The book of earth
The book of earth, sometimes rendered into English as the Claravian Apocrypha, is a text composed by one of the Beholders (early Claravian preachers who witnessed the Theophany) that consists of a survey of the beliefs and practices of pre-Theophany Animism. Some of the Bright Way's core beliefs are rooted in this text, hence the name, but it is not considered part of the protocanon.
Primitive Animism is surprisingly well-documented thanks to the yinrih's innate literacy. It is not, however, uniform. Rites and beliefs differed from shire to shire. The goal of the book, as stated by its author, was to “find the universal truths hidden in the soul of all those who ask.” The author sought to identify common elements that converged on an underlying universal understanding of the supernatural, and to see what could be reconciled with the revelations given in the Theophany.
Among the beliefs identified in the book as possessing this universality are a belief in two distinct kinds of spirits. First are spirits inhabiting natural things including celestial phenomena like clouds, the sun, and stars; flora and fauna; and features of the land such as rivers and rocks. Notably, celestial spirits were not given cynoidomorhpic features such as gender or family affiliations. It was thus deduced that the Uncreated Light also lacked these features.
The second kind of spirits were the souls of sophonts who had passed on. while presapient yinrih had gone extinct well before the Theophany, the earliest texts written while they were still extant overwhelmingly regarded them as beasts, albeit beasts due special consideration.

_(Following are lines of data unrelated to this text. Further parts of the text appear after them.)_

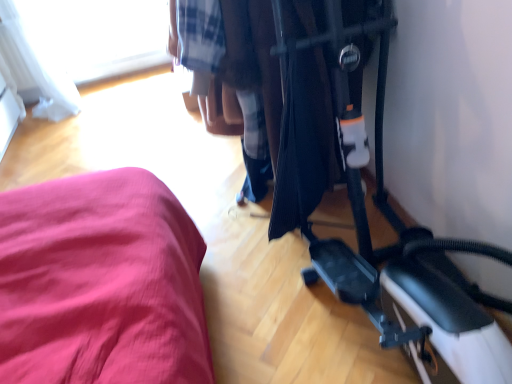
Question: Should I look upward or downward to see transparent glass window at upper left?

Choices:
 (A) down
 (B) up

Answer: (B)

Question: Is transparent glass window at upper left at the back of black plastic baby carriage at center?

Choices:
 (A) yes
 (B) no

Answer: (B)

Question: Can you confirm if black plastic baby carriage at center is taller than transparent glass window at upper left?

The four seasonal feasts as well as the three daily liturgies draw their essential elements from this text as well, though other than times and dates as well as a connection between the shaman's fire and the sun there was little held in common. It was also noted that while most liturgies were performed alone or with a girl or two acting apprenticed to the shaman, every man, woman, and pup in the shire would attend a liturgy on a semi-regular basis, often right before or after their torpor, in order to seek the shaman's aid or blessing.